What is required »
Return the listing that follows exactly, with no pictures included.

Exercise inputs »
--*--

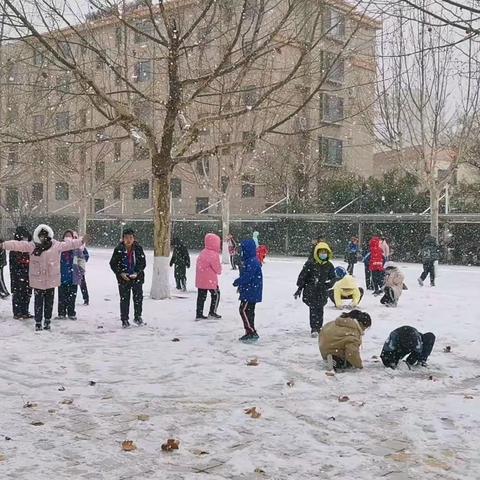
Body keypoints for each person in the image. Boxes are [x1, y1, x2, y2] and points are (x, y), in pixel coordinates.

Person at [0, 224, 84, 331]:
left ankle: (47, 321)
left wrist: (81, 241)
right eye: (41, 236)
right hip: (37, 280)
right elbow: (17, 245)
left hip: (51, 280)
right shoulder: (32, 246)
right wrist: (3, 245)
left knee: (49, 303)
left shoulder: (56, 245)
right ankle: (38, 322)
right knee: (38, 302)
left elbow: (69, 244)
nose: (42, 238)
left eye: (45, 236)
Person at [294, 241, 336, 337]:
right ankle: (314, 328)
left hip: (322, 291)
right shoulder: (310, 264)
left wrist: (329, 284)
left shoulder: (329, 265)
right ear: (317, 253)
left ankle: (319, 327)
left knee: (320, 309)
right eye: (321, 252)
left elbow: (333, 277)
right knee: (313, 309)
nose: (323, 254)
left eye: (325, 252)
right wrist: (300, 288)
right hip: (311, 290)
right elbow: (303, 276)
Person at [109, 228, 146, 328]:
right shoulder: (119, 249)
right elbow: (113, 264)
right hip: (123, 279)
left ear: (134, 238)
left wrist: (137, 272)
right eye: (126, 238)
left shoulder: (138, 248)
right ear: (123, 239)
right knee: (124, 299)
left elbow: (143, 263)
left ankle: (138, 317)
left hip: (137, 278)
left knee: (138, 298)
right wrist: (121, 273)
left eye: (130, 237)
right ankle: (124, 319)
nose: (128, 240)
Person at [233, 238, 263, 342]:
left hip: (250, 291)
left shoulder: (252, 261)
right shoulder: (250, 260)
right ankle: (250, 330)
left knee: (243, 310)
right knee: (249, 311)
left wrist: (238, 282)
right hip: (250, 290)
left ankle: (251, 331)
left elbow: (248, 276)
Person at [57, 230, 86, 320]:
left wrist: (81, 273)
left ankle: (71, 312)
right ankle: (61, 312)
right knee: (62, 297)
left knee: (72, 297)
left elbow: (82, 261)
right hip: (62, 277)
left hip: (73, 277)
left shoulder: (77, 250)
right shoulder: (59, 249)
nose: (68, 238)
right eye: (66, 236)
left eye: (70, 236)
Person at [195, 233, 222, 320]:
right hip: (210, 280)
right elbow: (217, 268)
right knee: (216, 294)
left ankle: (199, 314)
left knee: (201, 297)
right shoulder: (214, 254)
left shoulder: (203, 252)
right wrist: (219, 271)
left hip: (200, 279)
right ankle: (212, 312)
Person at [9, 226, 33, 319]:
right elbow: (14, 263)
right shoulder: (15, 248)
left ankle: (24, 311)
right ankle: (17, 312)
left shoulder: (29, 247)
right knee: (18, 293)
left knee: (27, 293)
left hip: (27, 273)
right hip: (18, 274)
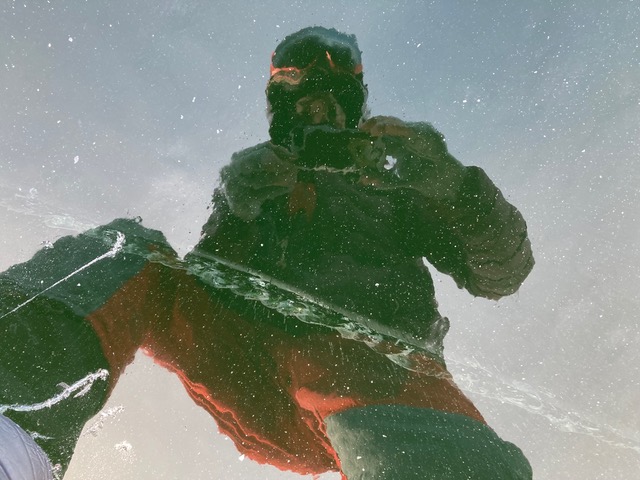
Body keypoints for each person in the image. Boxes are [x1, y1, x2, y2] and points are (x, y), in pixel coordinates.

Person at [0, 27, 534, 479]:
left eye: (331, 101)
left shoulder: (396, 187)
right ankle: (13, 415)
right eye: (303, 103)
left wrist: (453, 184)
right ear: (281, 112)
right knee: (126, 247)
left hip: (374, 382)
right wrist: (237, 208)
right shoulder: (263, 175)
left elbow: (503, 274)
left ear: (353, 112)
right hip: (249, 365)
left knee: (355, 371)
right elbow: (207, 276)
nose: (317, 113)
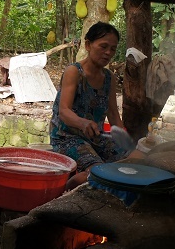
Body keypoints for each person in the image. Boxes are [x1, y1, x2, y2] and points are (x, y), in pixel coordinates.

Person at [49, 22, 141, 189]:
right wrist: (83, 123)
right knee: (98, 172)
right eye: (103, 46)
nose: (108, 53)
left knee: (136, 159)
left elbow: (113, 114)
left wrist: (125, 141)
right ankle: (63, 193)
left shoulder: (109, 78)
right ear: (88, 45)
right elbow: (64, 111)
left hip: (96, 138)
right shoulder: (74, 72)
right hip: (66, 137)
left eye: (112, 49)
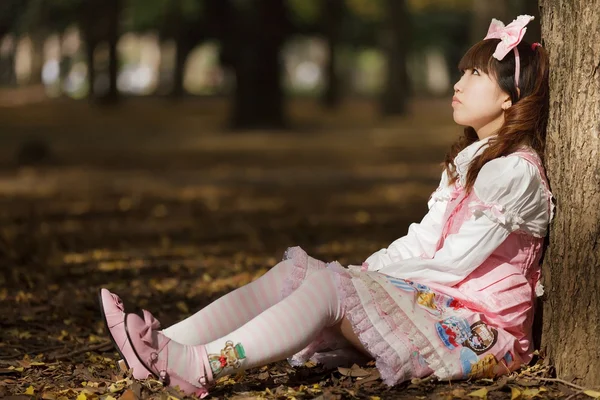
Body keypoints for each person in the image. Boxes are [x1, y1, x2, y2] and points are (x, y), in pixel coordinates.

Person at [99, 15, 554, 398]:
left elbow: (456, 263)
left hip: (480, 329)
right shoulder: (472, 159)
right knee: (299, 275)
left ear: (510, 97)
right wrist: (373, 268)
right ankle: (164, 343)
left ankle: (197, 365)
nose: (457, 84)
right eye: (461, 73)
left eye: (475, 75)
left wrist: (367, 282)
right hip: (438, 300)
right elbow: (425, 236)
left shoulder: (514, 173)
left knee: (332, 287)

--*--

Exercise result »
Body keypoints for each person in the image. Boxes are [x1, y1, x2, y2] and points are (x, y), in pixel coordinates.

Person at [0, 224, 84, 331]:
left ankle: (47, 321)
left wrist: (81, 241)
right eye: (41, 236)
right hip: (37, 280)
right elbow: (17, 245)
left hip: (51, 280)
right shoulder: (32, 246)
right wrist: (3, 245)
left knee: (49, 303)
left shoulder: (56, 245)
right ankle: (38, 322)
right knee: (38, 302)
left elbow: (69, 244)
nose: (42, 238)
left eye: (45, 236)
Person at [294, 241, 336, 337]:
right ankle: (314, 328)
left hip: (322, 291)
right shoulder: (310, 264)
left wrist: (329, 284)
left shoulder: (329, 265)
right ear: (317, 253)
left ankle: (319, 327)
left knee: (320, 309)
right eye: (321, 252)
left elbow: (333, 277)
right knee: (313, 309)
nose: (323, 254)
left eye: (325, 252)
right wrist: (300, 288)
right hip: (311, 290)
right elbow: (303, 276)
Person at [109, 228, 146, 328]:
right shoulder: (119, 249)
right elbow: (113, 264)
right hip: (123, 279)
left ear: (134, 238)
left wrist: (137, 272)
right eye: (126, 238)
left shoulder: (138, 248)
right ear: (123, 239)
right knee: (124, 299)
left elbow: (143, 263)
left ankle: (138, 317)
left hip: (137, 278)
left knee: (138, 298)
right wrist: (121, 273)
left eye: (130, 237)
right ankle: (124, 319)
nose: (128, 240)
Person at [233, 238, 263, 342]:
left hip: (250, 291)
left shoulder: (252, 261)
right shoulder: (250, 260)
right ankle: (250, 330)
left knee: (243, 310)
right knee: (249, 311)
left wrist: (238, 282)
right hip: (250, 290)
left ankle: (251, 331)
left elbow: (248, 276)
Person at [57, 230, 86, 320]:
left wrist: (81, 273)
left ankle: (71, 312)
right ankle: (61, 312)
right knee: (62, 297)
left knee: (72, 297)
left elbow: (82, 261)
right hip: (62, 277)
left hip: (73, 277)
left shoulder: (77, 250)
right shoulder: (59, 249)
nose: (68, 238)
right eye: (66, 236)
left eye: (70, 236)
Person at [195, 233, 222, 320]:
right hip: (210, 280)
right elbow: (217, 268)
right knee: (216, 294)
left ankle: (199, 314)
left knee: (201, 297)
right shoulder: (214, 254)
left shoulder: (203, 252)
right wrist: (219, 271)
left hip: (200, 279)
right ankle: (212, 312)
Person at [9, 226, 33, 319]:
right elbow: (14, 263)
right shoulder: (15, 248)
left ankle: (24, 311)
right ankle: (17, 312)
left shoulder: (29, 247)
right knee: (18, 293)
left knee: (27, 293)
left hip: (27, 273)
right hip: (18, 274)
Body keypoints for each person in the image. Boxes are [x1, y1, x2, y2] and points are (x, y), in pixel coordinates.

Person at [0, 27, 534, 479]:
left eye: (331, 101)
left shoulder: (396, 187)
right ankle: (13, 415)
right eye: (303, 103)
left wrist: (453, 184)
right ear: (281, 112)
right knee: (126, 247)
left hip: (374, 382)
right wrist: (237, 208)
right shoulder: (263, 175)
left elbow: (503, 274)
left ear: (353, 112)
right hip: (249, 365)
left knee: (355, 371)
right elbow: (207, 276)
nose: (317, 113)
Body keypoints for each person in the image. Boxes are [x1, y1, x2, y2] and points are (x, y), in pixel coordinates.

Person at [49, 22, 141, 189]:
right wrist: (83, 123)
right knee: (98, 172)
right eye: (103, 46)
nose: (108, 53)
left knee: (136, 159)
left elbow: (113, 114)
left wrist: (125, 141)
right ankle: (63, 193)
left shoulder: (109, 78)
right ear: (88, 45)
right elbow: (64, 111)
left hip: (96, 138)
right shoulder: (74, 72)
right hip: (66, 137)
left eye: (112, 49)
Body keypoints for each person in the image. Boxes are [x1, y1, x2, y2] and points are (x, y), in pixel coordinates.

Person at [99, 15, 554, 398]:
left elbow: (456, 263)
left hip: (480, 329)
right shoulder: (472, 159)
right knee: (299, 275)
left ear: (510, 97)
right wrist: (373, 268)
right ankle: (164, 343)
left ankle: (197, 365)
nose: (457, 84)
right eye: (461, 73)
left eye: (475, 75)
left wrist: (367, 282)
right hip: (438, 300)
right elbow: (425, 236)
left shoulder: (514, 173)
left knee: (332, 287)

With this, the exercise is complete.